20 ans après | Août 96, Thierry Grillet et Sylvain Bourmeau se relayent sur France Culture pour recevoir 25 trentenaires émergeant sur la scène culturelle et intellectuelle. Parmi eux, Cédric Klapisch, 34 ans. Vingt ans plus tard, Chloé Leprince lui a proposé de réagir à cette archive. Rencontre avant / après.

En 1996, lorsque Cédric Klapisch est invité sur France Culture à l’occasion de la série d’été “L’âge des possibles”, en partenariat avec les Inrockuptibles, le mensuel vient d’étriller “Chacun cherche son chat”. C’est le troisième long métrage du réalisateur de 34 ans, après “Riens du tout” et “Le Péril jeune”. Sylvain Bourmeau, le producteur, commence avec ces mots l’émission :
Si j’ai choisi aujourd’hui de recevoir Cédric Klapisch, c’est parce qu’aujourd’hui je pense qu’il occupe une place un peu à part dans le jeune cinéma français. Il tient un discours un peu à part.
Pour redécouvrir l'émission tirée de nos archives, vous n'avez qu'à jeter une oreille par ici :
Cette “place à part” doit beaucoup à la “lettre ouverte à la Vieille Nouvelle vague” que Cédric Klapisch avait publiée quelques mois plus tôt dans les Inrocks. “Une commande de l’hebdomadaire”, précise le cinéaste vingt ans plus tard, comme si c’était hier. Polémique assurée dans le Landernau du cinéma français, Klapisch endossait le rôle du pourfendeur de l’académisme du grand écran, procès de la critique en prime. Volée de bois vert et mépris tenace de la critique pour la postérité seront au rendez-vous. Vingt-et-un ans plus tard, le réalisateur garde un goût amer de cet épisode :
Je l’ai beaucoup payé. Je ne pensais pas que cette lettre allait être aussi polémique et j’en veux pas mal à Christian Fevret, des Inrocks, parce que c’était une espèce de piège, assez pourri de leur part. En même temps, ça décrivait sincèrement un problème de l’époque : la Nouvelle Vague ne voulait pas ne plus être nouvelle.

+++

§ **OBJECTIF VISÉ**: Recopiez à l'identique le passage du texte sur Cédric Klapisch qui va de « En 1996, lorsque » jusqu'à « peu à part. ».

§ **DONNÉES FOURNIES**:
+++

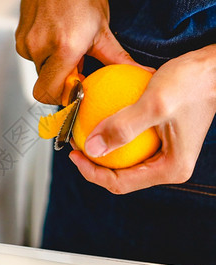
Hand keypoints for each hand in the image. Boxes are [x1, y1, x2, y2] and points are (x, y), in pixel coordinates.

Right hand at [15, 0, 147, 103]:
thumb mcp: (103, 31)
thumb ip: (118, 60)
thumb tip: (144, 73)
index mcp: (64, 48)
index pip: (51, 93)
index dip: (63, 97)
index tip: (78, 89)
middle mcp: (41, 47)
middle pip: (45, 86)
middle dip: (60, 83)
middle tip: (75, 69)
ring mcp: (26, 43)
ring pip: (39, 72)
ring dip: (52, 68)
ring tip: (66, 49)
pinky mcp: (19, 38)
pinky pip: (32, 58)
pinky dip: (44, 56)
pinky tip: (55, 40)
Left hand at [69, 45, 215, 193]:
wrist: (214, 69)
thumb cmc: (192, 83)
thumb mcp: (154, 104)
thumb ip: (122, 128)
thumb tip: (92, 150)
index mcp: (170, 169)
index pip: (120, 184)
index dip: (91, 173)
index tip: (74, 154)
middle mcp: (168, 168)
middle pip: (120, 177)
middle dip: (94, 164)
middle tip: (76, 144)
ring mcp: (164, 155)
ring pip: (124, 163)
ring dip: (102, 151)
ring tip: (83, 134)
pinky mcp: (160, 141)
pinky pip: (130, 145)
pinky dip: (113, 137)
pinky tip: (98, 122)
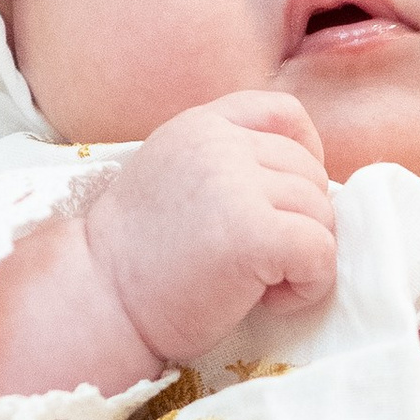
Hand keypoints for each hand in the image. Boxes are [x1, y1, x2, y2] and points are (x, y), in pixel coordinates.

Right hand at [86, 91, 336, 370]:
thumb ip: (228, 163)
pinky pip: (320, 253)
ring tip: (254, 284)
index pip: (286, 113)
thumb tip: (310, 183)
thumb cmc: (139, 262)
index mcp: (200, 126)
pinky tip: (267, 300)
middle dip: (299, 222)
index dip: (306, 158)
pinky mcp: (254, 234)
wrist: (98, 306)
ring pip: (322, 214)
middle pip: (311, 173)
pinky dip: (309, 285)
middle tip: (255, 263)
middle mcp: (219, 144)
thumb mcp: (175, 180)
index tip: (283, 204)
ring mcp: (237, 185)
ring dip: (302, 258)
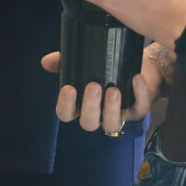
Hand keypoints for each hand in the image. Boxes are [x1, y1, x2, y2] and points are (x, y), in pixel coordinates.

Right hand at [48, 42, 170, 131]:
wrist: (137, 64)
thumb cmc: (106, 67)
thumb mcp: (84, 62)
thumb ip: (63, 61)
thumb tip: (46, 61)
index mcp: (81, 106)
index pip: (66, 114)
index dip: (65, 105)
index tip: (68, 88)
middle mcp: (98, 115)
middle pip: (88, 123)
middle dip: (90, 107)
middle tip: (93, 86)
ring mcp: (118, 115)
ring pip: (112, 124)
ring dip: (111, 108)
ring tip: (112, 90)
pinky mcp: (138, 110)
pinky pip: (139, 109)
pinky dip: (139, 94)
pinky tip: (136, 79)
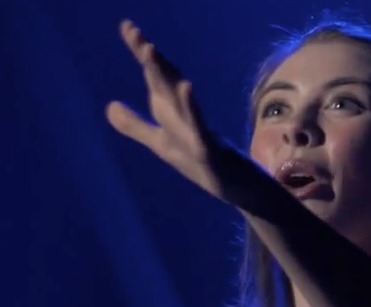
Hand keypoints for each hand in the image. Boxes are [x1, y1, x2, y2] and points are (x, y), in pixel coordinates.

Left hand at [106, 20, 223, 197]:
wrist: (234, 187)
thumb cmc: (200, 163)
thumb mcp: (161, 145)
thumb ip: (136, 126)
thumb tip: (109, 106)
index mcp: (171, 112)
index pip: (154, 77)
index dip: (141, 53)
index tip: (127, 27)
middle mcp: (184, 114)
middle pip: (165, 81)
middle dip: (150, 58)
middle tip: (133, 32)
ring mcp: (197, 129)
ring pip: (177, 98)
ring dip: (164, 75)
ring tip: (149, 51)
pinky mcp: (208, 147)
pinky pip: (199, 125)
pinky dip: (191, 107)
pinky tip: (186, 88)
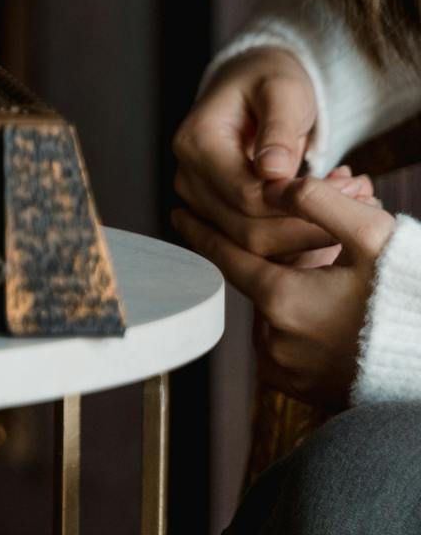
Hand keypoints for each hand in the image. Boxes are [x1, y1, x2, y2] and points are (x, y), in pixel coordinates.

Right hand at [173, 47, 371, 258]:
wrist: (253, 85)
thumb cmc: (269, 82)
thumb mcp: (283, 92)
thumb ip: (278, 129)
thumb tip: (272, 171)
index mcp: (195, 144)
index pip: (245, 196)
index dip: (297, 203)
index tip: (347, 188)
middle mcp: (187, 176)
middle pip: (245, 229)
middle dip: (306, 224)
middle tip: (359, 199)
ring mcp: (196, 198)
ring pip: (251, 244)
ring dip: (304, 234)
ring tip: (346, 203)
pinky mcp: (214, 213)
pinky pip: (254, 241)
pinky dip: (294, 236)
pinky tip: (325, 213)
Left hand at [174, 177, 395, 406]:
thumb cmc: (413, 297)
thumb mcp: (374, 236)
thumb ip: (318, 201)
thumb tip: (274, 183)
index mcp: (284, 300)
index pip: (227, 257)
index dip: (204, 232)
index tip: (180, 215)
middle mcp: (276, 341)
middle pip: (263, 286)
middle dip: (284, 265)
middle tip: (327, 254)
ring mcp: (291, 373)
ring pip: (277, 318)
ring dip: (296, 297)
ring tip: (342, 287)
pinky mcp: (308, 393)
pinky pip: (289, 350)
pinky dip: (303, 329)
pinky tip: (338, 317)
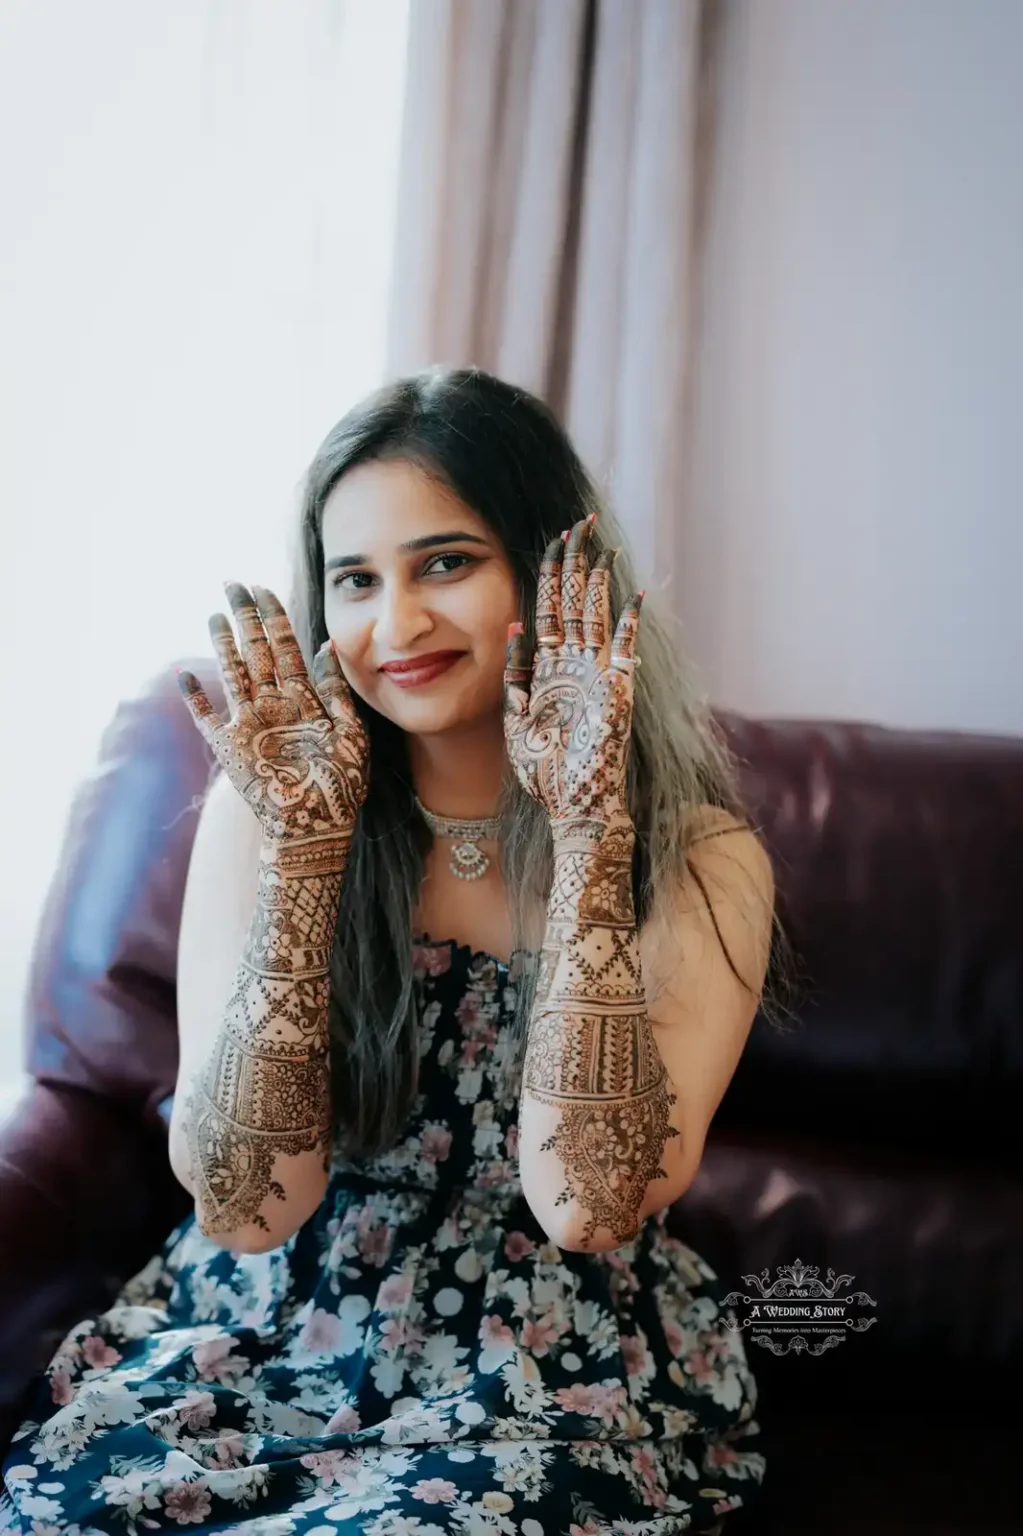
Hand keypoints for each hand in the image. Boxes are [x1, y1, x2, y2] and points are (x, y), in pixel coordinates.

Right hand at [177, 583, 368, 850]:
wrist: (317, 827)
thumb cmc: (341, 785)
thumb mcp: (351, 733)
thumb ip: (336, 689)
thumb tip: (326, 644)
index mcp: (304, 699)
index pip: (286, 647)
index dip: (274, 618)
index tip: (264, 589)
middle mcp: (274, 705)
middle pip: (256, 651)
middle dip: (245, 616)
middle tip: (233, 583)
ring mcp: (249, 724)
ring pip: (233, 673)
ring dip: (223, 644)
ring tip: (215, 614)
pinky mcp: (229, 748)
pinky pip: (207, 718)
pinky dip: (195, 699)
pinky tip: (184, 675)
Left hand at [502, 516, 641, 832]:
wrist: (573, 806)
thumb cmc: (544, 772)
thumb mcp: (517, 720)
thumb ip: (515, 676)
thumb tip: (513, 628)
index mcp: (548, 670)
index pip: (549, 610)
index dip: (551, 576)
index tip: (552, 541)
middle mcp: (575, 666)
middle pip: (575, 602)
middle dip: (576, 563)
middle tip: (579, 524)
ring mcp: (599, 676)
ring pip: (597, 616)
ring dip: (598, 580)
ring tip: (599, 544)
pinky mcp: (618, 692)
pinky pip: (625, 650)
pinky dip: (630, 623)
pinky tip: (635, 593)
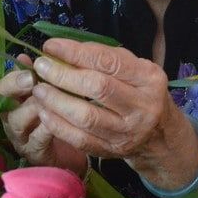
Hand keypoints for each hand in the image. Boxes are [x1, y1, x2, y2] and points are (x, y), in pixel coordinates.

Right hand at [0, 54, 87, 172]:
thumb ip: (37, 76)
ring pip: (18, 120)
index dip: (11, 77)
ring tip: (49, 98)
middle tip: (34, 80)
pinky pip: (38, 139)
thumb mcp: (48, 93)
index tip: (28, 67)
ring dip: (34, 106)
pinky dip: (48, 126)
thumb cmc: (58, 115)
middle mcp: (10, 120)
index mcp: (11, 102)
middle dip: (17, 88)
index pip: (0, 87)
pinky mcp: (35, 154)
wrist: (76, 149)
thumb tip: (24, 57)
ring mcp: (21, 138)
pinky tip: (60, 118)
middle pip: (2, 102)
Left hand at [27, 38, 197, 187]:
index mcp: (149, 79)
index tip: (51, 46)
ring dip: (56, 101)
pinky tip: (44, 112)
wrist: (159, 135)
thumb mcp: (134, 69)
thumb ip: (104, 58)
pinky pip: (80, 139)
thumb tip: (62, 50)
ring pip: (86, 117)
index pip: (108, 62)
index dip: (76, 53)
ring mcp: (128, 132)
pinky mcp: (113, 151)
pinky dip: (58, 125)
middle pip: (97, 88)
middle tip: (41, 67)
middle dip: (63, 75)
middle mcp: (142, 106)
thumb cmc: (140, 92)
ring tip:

+++

§ **RÉSULTAT OBTENU**:
En 1996, lorsque Cédric Klapisch est invité sur France Culture à l’occasion de la série d’été “L’âge des possibles”, en partenariat avec les Inrockuptibles, le mensuel vient d’étriller “Chacun cherche son chat”. C’est le troisième long métrage du réalisateur de 34 ans, après “Riens du tout” et “Le Péril jeune”. Sylvain Bourmeau, le producteur, commence avec ces mots l’émission :
Si j’ai choisi aujourd’hui de recevoir Cédric Klapisch, c’est parce qu’aujourd’hui je pense qu’il occupe une place un peu à part dans le jeune cinéma français. Il tient un discours un peu à part.